■ **Record extracts**:
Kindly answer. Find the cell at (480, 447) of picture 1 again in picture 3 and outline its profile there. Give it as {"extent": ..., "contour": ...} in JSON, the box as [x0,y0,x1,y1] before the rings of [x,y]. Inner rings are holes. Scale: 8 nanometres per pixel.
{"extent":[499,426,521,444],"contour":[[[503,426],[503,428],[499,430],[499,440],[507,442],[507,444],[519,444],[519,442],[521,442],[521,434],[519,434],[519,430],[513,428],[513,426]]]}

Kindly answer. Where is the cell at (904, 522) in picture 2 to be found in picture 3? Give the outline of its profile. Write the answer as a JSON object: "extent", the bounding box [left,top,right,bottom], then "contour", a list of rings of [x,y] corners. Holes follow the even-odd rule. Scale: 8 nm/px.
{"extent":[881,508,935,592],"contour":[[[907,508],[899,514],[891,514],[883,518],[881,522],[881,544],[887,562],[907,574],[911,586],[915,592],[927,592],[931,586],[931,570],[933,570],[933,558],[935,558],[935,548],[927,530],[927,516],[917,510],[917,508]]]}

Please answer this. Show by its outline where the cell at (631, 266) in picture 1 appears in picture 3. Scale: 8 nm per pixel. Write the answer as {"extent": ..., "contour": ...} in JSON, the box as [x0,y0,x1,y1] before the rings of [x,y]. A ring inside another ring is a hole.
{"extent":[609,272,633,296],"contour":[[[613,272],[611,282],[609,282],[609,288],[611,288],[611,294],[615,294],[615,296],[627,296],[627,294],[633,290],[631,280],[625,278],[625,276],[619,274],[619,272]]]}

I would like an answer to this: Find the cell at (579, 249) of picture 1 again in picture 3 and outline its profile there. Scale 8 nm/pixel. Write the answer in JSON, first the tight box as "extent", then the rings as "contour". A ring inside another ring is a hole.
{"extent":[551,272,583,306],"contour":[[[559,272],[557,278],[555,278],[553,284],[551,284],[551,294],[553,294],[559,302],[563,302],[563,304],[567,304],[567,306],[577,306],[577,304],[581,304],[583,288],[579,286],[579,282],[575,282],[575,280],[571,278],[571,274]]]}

* * *

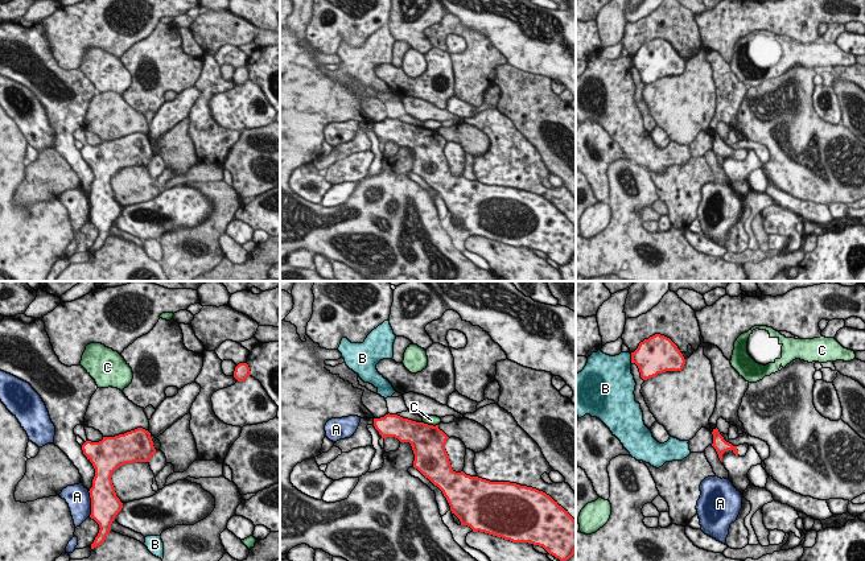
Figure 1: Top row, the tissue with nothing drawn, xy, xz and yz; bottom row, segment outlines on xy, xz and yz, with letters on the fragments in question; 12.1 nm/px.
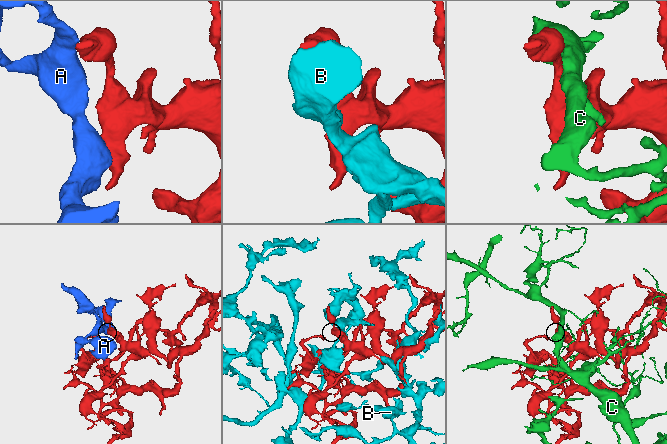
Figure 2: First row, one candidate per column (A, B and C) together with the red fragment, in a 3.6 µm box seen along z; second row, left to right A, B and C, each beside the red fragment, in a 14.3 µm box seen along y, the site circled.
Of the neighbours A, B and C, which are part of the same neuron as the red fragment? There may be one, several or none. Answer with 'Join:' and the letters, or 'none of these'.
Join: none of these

■ **Problem requirements**: Identify each line in the entries with the word "Figure" and copy it.

■ **Result for this exercise**:
Figure 1: Top row, the tissue with nothing drawn, xy, xz and yz; bottom row, segment outlines on xy, xz and yz, with letters on the fragments in question; 12.1 nm/px.
Figure 2: First row, one candidate per column (A, B and C) together with the red fragment, in a 3.6 µm box seen along z; second row, left to right A, B and C, each beside the red fragment, in a 14.3 µm box seen along y, the site circled.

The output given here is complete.